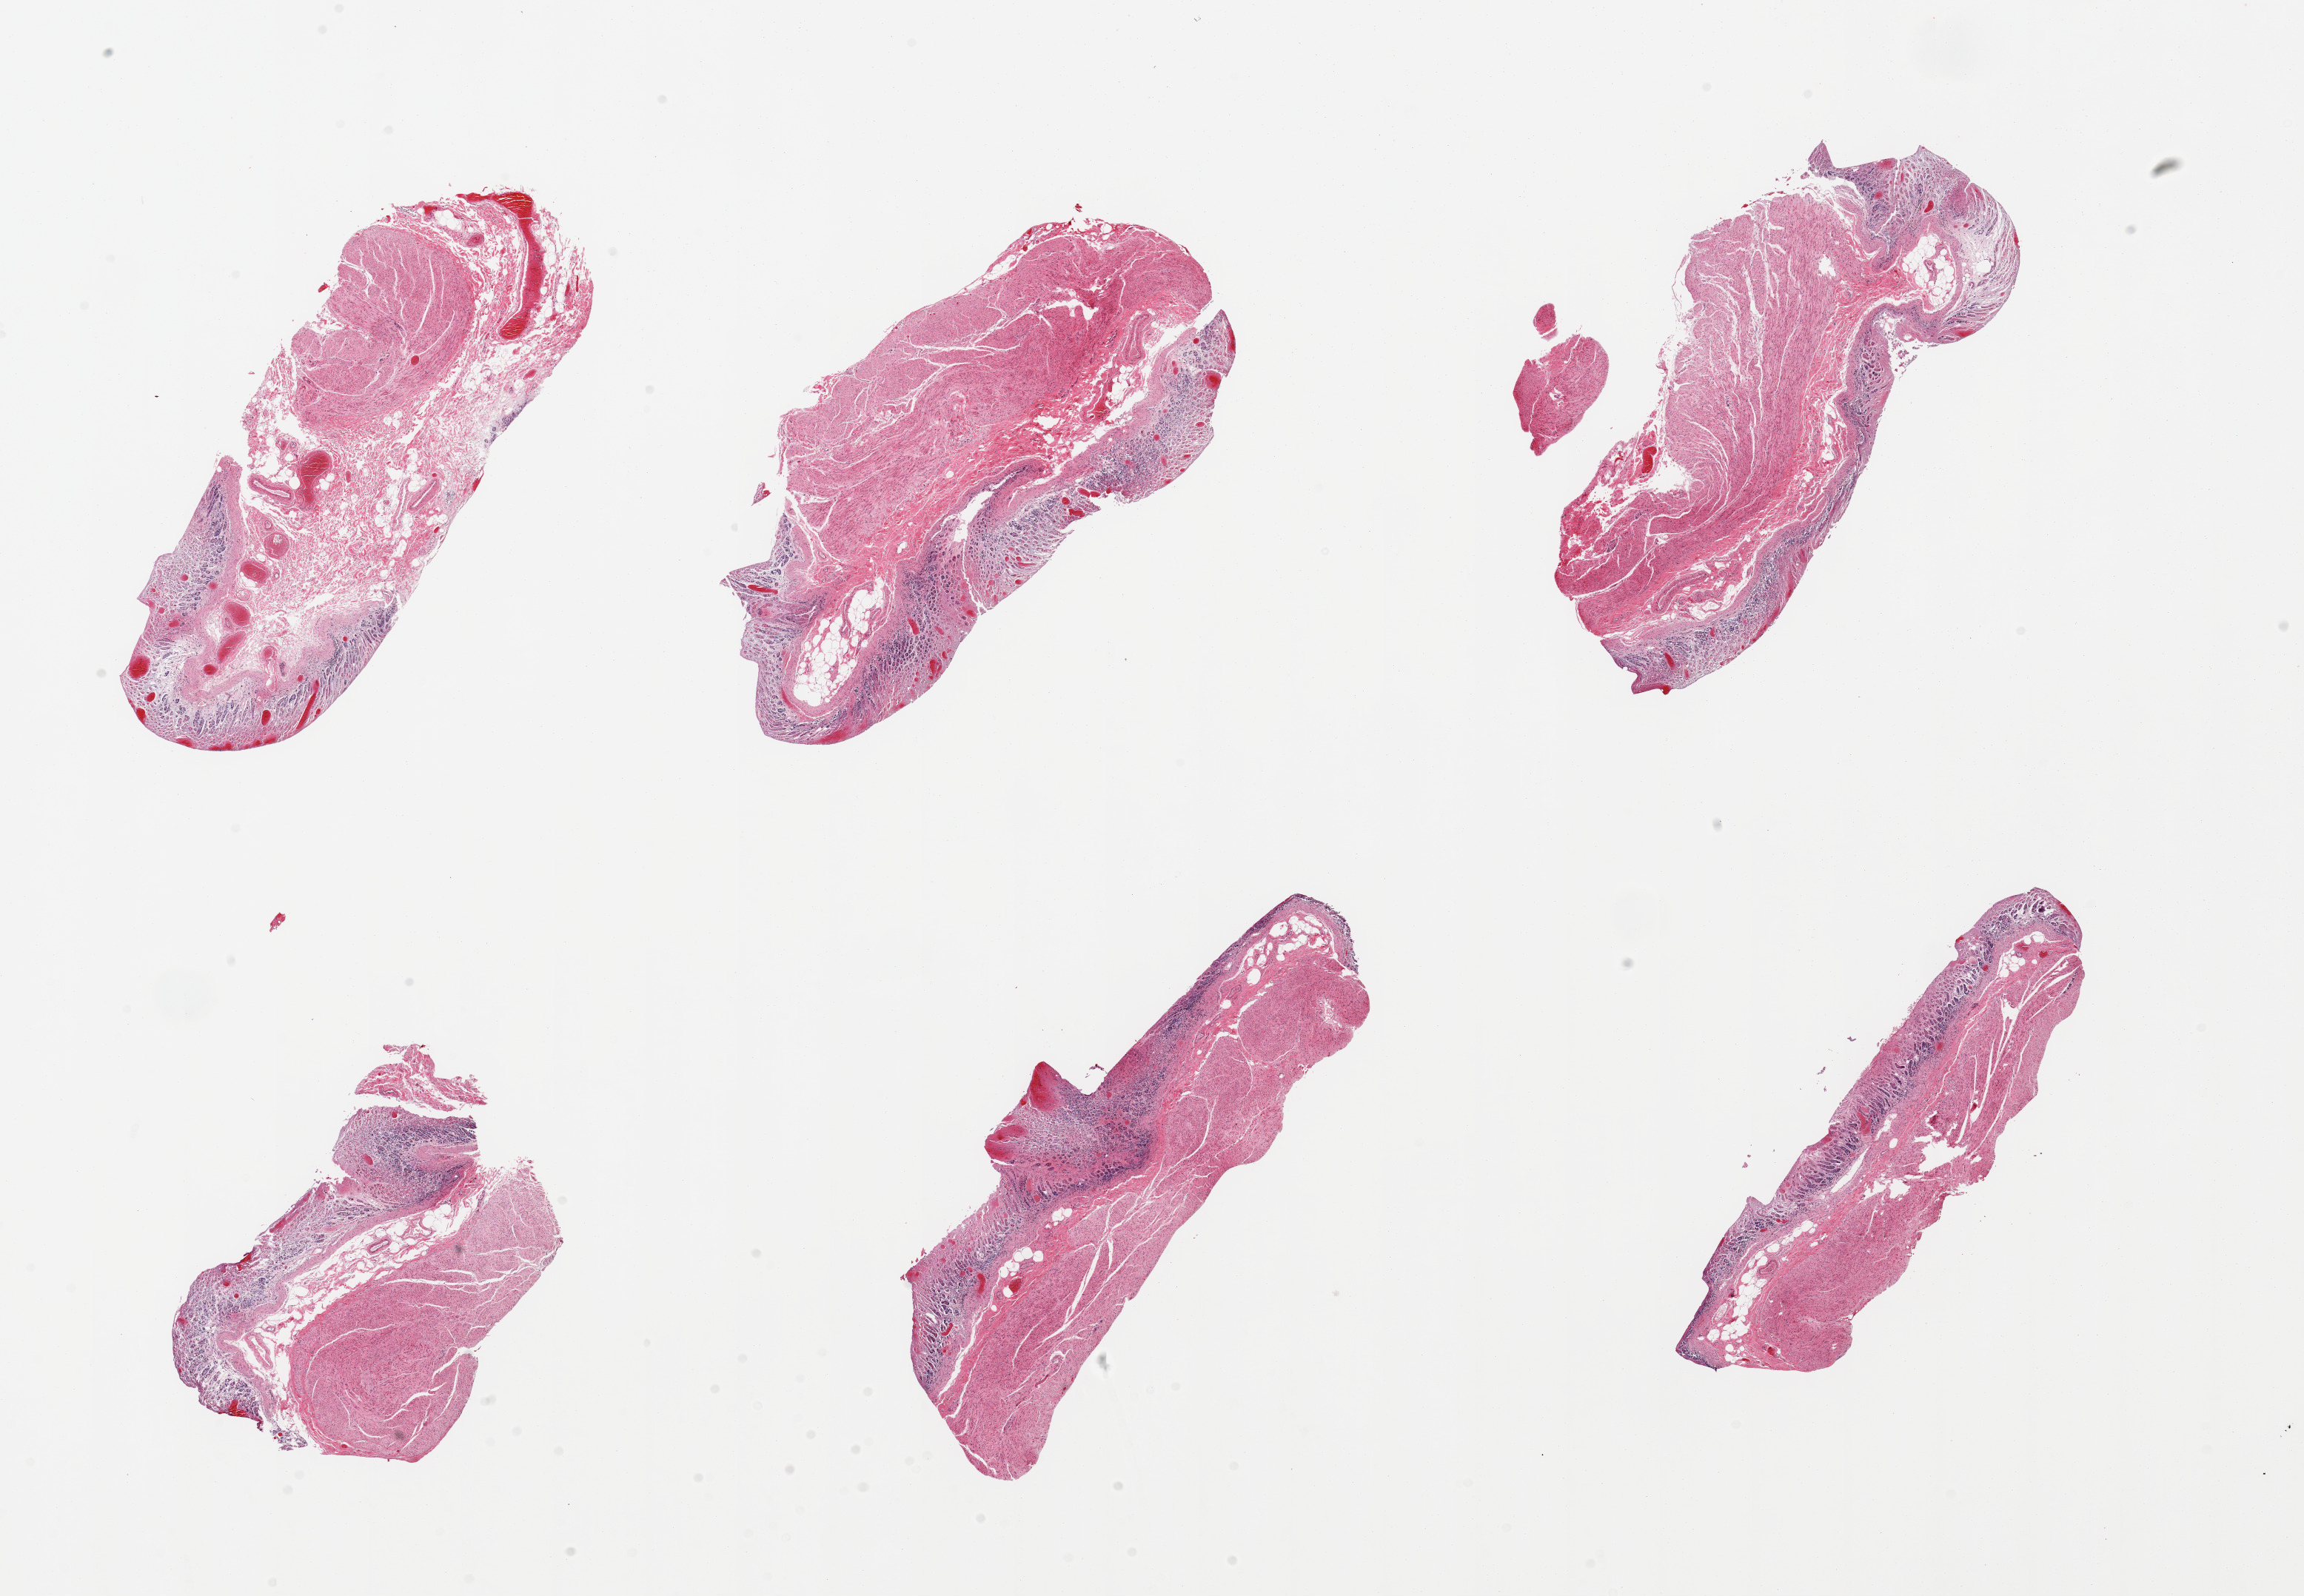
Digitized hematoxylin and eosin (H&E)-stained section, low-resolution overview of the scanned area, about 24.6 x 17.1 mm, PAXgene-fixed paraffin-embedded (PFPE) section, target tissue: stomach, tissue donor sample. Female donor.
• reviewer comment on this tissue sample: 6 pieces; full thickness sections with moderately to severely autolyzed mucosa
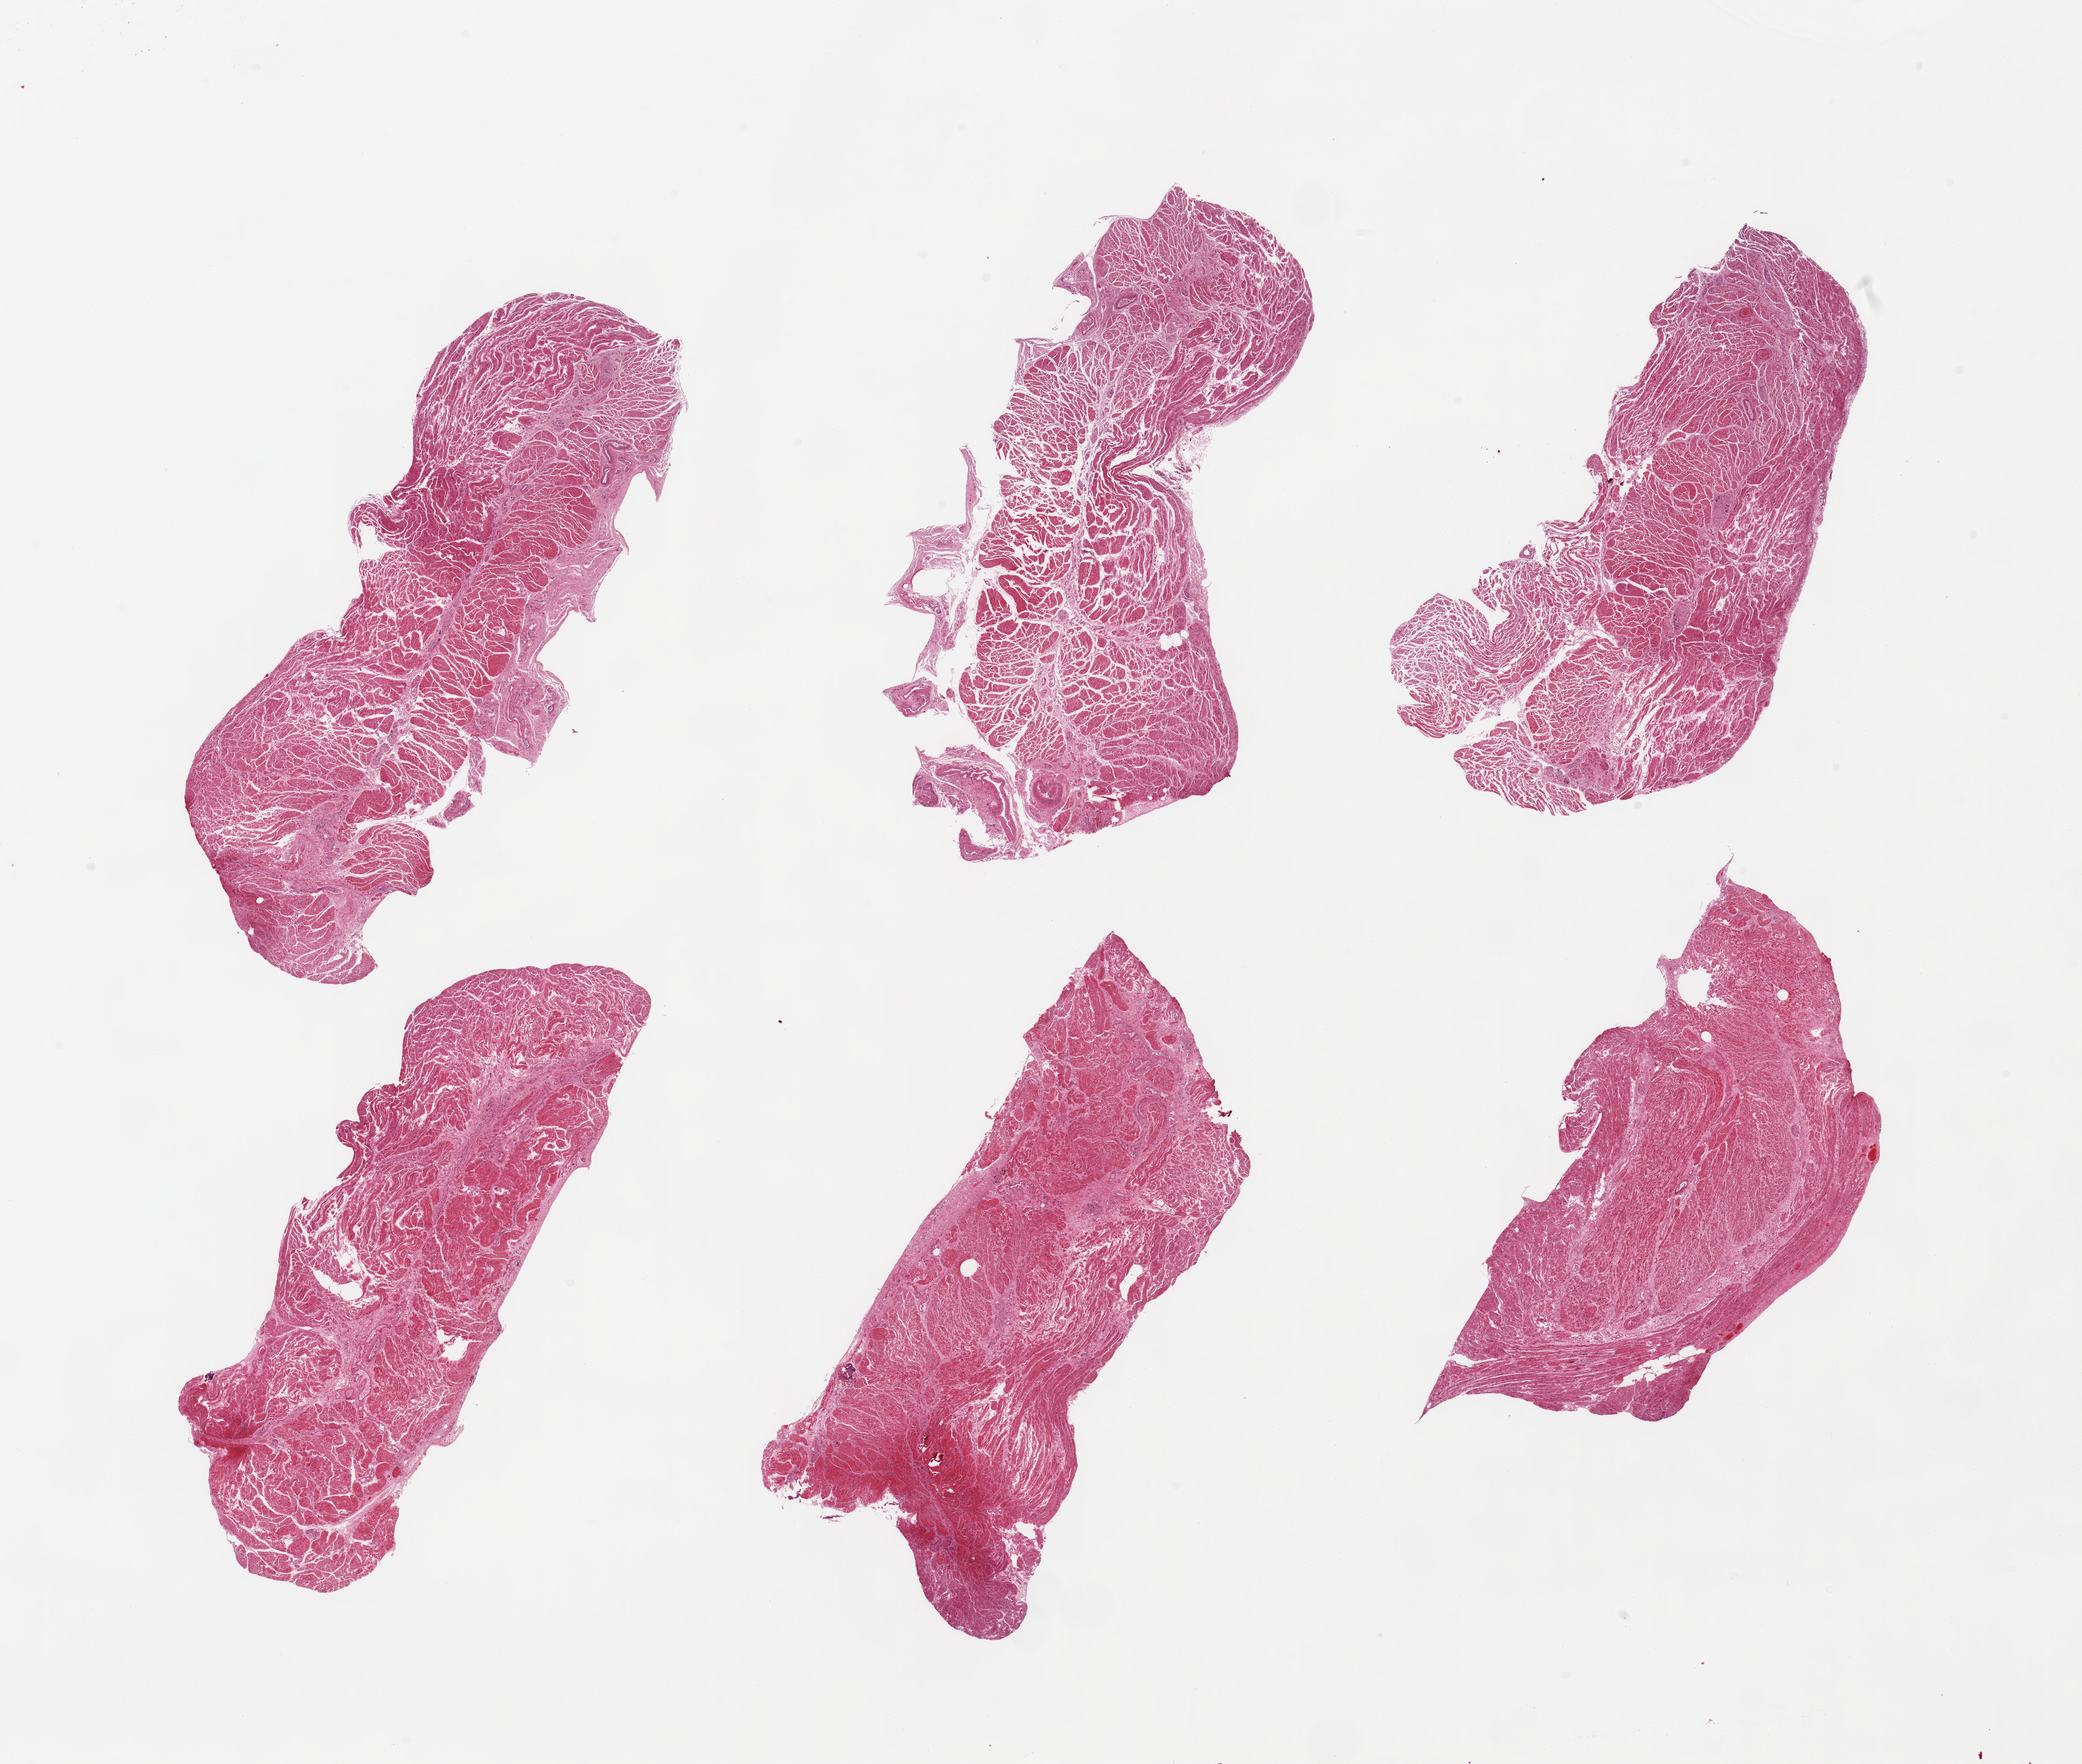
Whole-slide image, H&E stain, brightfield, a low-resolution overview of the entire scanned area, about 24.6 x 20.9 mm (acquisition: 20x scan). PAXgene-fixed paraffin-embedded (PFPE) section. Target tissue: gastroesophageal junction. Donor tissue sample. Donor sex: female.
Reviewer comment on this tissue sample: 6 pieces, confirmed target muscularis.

- _EXERCISE DETAILS_: Drop the images and copy all the data exactly.

- _REPLY TO THE TASK_:
Digitized hematoxylin and eosin (H&E)-stained section, low-resolution overview of the scanned area, about 24.6 x 17.1 mm, PAXgene-fixed paraffin-embedded (PFPE) section, target tissue: stomach, tissue donor sample. Female donor.
• reviewer comment on this tissue sample: 6 pieces; full thickness sections with moderately to severely autolyzed mucosa
Whole-slide image, H&E stain, brightfield, a low-resolution overview of the entire scanned area, about 24.6 x 20.9 mm (acquisition: 20x scan). PAXgene-fixed paraffin-embedded (PFPE) section. Target tissue: gastroesophageal junction. Donor tissue sample. Donor sex: female.
Reviewer comment on this tissue sample: 6 pieces, confirmed target muscularis.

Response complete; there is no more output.